Initial testing of the PIE 4.0 is very encouraging, although there are some small issues arising from the increased speed which has currently been measured at just over 750 RPMs. The most serious issue has been the used motor I pulled off of the storage shelf. Although the 110 volt motor was marked as “Good” because it runs well without a load, it quickly overheats and shuts down when it is turning the PIE4.0. The other issue is the soft gear design which seems to work well most of the time, but has “slipped” out of time on several test runs. I may revert to the welded steel gears before I am done since I still do not feel that purchasing expensive spur gears in this size range, just to risk having them destroyed if the design fails elsewhere, is an acceptable risk. Eventually I am sure that it will become necessary in order to achieve high speeds for extended periods of time.
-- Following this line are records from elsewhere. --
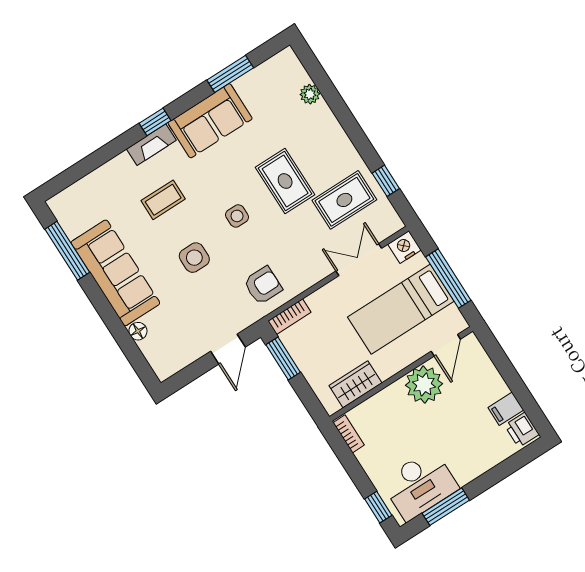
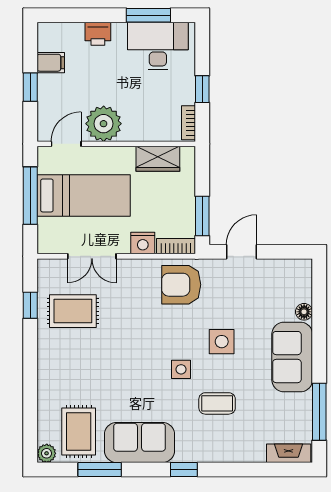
plant: (310, 94) -> (47, 453), moved
fireplace: (151, 145) -> (289, 453), moved
rug: (285, 181) -> (79, 431), moved
side table: (237, 216) -> (181, 369), moved
nightstand: (405, 247) -> (143, 243), moved
sofa: (115, 273) -> (292, 357), width x0.73
armchair: (263, 285) -> (181, 285), width x1.38, depth x1.38
window: (510, 375) -> (30, 87), added
printer: (522, 430) -> (98, 34), moved, turned 90
window: (378, 507) -> (202, 89), moved

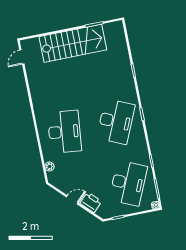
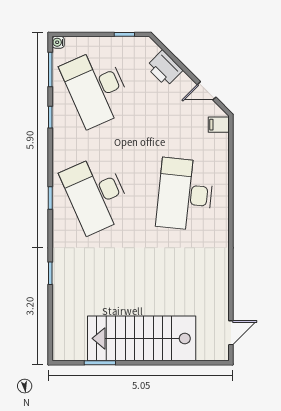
desk: (116, 121) -> (96, 194), turned -48
plant: (49, 166) -> (221, 142), removed
filing cabinet: (53, 176) -> (219, 125), added
desk: (128, 183) -> (96, 88), turned -48
door: (72, 200) -> (207, 91), moved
The lighter weights (2 oz. including the pivot bushing) are actually performing better than expected as thrust becomes readily apparent in the 100 to 200 RPM range, although a better study of this is required.

The PIE 4.0 has only been bench tested so far, but it easily moves my bench around when it is clamped to the surface of it. Since the PIE 2.0 was just barely able to move the bench, I am encouraged to keep pushing forward with this high speed unit.